I Was In A Motorcycle Accident Caused By Another Driver, But Our Vehicles Never Collided. Can I Still Raise A Claim Against The Driver?
Yes. This type of accident is a “no contact” motorcycle accident. Drivers must obey traffic laws and remain aware of the vehicles around them. If another driver causes you to get into an accident through negligent actions, you can still attempt to recover damages even though you did not make physical contact with the other vehicle.
Is A Motorcycle Accident Automatically My Fault If I Was Lane Splitting?
Lane splitting is the act of riding between two lanes of cars during times of slow-moving or stopped traffic. Although not specifically prohibited by law, insurance companies consider lane splitting a precursor to accidents, meaning insurance companies will argue the accident was likely to occur because of lane splitting. This consideration is due to dangerous factors, such as the small space between two lanes and the fact that other drivers do not expect another vehicle to zoom past them in slow traffic. In addition, although an accident which occurs while lane splitting is strong evidence that the act is unsafe, the motorcyclist may not be entirely at fault. If you can prove the other driver was doing something found to be more unsafe, such as texting or drinking while driving, you can still attempt to recover damages. However, the assistance of a motorcycle accident attorney will be necessary. Evidence of a safe riding record or proof that you took a motorcycle safety course will also help your case.
The Person That Caused My Injury Is Claiming That It Was My Fault. What Do I Do?
Many negligence cases involve a he-said/she-said situation, where it is initially unclear exactly what happened. An experienced attorney will have a plan of action for proving who caused the injury.
It’s important to note that not every case is the result of just one person’s negligence. Often more than one person, sometimes including the injured party, is to blame for the resulting damage. In some cases, an accident victim can often recover a percentage of the damages that he or she sustains.

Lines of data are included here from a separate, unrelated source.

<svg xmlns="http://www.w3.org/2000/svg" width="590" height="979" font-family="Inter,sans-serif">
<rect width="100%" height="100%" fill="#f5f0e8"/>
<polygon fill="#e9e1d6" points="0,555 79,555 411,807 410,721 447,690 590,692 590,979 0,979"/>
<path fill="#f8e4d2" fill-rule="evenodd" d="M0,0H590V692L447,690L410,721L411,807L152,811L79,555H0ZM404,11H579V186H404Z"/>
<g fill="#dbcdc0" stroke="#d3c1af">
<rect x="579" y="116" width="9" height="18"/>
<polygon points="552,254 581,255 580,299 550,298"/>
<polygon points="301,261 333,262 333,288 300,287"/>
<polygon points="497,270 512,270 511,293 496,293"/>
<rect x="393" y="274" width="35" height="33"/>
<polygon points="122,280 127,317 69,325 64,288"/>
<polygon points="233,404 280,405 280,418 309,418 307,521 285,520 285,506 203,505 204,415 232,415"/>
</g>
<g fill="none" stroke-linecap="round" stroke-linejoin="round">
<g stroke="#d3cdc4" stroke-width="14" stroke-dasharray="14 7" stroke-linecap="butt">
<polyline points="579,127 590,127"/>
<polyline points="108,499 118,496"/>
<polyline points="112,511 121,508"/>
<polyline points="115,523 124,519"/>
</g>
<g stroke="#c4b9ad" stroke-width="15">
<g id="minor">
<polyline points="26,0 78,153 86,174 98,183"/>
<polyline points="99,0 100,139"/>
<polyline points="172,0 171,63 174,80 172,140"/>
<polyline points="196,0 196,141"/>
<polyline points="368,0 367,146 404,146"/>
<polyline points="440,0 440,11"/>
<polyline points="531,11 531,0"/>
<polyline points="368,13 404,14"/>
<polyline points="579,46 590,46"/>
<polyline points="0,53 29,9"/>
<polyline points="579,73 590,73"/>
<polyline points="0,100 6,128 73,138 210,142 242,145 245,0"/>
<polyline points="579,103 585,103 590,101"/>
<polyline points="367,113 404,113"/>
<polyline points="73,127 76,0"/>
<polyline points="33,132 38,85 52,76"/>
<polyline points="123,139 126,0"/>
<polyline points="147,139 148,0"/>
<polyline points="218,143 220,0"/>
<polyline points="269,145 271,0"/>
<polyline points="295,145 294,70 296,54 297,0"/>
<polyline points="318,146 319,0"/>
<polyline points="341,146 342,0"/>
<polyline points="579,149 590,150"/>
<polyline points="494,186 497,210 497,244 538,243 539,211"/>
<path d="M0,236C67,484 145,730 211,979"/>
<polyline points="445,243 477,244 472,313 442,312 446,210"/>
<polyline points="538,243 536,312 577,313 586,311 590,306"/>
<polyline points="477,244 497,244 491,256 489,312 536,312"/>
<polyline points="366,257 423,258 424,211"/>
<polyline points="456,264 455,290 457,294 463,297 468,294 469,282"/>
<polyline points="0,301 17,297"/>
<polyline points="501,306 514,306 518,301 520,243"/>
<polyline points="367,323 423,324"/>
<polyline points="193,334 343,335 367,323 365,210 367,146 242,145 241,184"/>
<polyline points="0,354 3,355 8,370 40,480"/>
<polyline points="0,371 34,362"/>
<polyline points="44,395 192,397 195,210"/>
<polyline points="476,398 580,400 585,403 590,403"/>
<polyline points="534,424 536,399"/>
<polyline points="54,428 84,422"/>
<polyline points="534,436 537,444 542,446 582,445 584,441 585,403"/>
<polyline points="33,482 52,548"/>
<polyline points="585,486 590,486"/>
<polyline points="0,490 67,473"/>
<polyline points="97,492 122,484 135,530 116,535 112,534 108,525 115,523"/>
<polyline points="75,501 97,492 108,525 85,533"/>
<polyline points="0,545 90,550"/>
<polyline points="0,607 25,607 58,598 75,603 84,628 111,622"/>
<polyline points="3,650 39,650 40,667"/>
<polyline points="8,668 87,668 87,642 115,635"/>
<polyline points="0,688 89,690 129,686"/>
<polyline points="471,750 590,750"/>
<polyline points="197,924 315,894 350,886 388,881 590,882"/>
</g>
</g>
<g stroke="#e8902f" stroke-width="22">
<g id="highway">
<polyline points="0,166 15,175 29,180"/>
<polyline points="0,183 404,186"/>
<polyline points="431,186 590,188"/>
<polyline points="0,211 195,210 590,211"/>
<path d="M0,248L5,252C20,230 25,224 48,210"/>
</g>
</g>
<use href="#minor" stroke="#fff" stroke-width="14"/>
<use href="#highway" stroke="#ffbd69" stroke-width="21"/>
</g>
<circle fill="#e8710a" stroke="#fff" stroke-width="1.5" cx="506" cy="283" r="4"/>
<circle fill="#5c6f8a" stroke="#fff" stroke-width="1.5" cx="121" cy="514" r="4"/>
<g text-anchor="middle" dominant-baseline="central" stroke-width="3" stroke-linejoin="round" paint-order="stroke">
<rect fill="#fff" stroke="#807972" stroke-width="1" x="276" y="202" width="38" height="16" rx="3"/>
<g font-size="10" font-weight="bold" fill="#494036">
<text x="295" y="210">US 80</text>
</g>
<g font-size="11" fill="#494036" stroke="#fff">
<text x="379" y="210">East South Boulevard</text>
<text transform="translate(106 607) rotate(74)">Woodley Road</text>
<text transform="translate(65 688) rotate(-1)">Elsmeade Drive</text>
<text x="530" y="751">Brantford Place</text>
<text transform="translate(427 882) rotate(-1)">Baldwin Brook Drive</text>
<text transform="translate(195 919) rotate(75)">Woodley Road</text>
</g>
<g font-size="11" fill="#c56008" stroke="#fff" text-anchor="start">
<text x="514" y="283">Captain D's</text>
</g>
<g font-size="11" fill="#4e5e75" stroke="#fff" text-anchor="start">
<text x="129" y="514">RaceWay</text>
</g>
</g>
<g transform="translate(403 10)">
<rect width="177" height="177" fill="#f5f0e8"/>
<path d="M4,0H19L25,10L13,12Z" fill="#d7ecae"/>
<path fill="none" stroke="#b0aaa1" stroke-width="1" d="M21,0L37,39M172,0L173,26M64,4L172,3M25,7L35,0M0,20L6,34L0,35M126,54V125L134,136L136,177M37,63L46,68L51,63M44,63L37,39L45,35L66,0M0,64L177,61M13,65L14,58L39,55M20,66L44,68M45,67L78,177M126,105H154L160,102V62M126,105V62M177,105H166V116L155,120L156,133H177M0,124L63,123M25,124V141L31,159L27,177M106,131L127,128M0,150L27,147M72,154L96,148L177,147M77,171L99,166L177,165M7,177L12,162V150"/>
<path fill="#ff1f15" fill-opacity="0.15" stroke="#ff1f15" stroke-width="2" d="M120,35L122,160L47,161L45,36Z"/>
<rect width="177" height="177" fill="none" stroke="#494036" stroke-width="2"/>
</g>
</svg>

How Do I Get My Car Fixed?
Call the Property Damage adjuster with the at-fault driver’s insurance company who is handling your claim. Do not discuss anything with the adjuster except your Property Damage. Most insurance companies have separate adjusters for the Property Damage claim and the Personal Injury claim. If the adjuster does not have a copy of the Accident Report, fax or mail a copy to the adjuster. After the adjuster admits liability, make arrangements to have your car assessed. If for some reason the adjuster does not admit liability, you will need to file a claim under your policy’s Collision coverage.
How Is The Value Of My Car Determined?
Most insurance companies use a service that maintains late model vehicle values like Kelley Blue Book, or Edmunds. Establishing a value for your car is simply using one of the available formulas to compute the value of your car based upon the general condition of your car, its mileage, plus the options and equipment package on your car and other allowed factors.
When Is A Car Considered “Totaled”?
A car is considered a total loss if it will cost more to fix it than its fair market value. For example, if Edmunds says your car is worth $3,000 but the repair cost to the car is $5,000, your vehicle would be considered totaled.
What If My Car Is “Totaled”?
If you’ve been offered a fair and reasonable price, accept it, find a new car and get on with your life. If you are not satisfied with the insurance company’s offer, you must prove to the adjuster that your car deserves a higher valuation. You can get the value of similar cars by researching your car’s price in an appraisal guide or by checking the price of your car on the Internet at sites like, Kelley Blue Book, or Edmunds. You can also hire an independent appraiser to value your car. If you and the adjuster are unable to agree upon the value of your car, you will have to sue the “at-fault” driver. However, with all the tools available to value cars, almost all Property Damage claims are settled.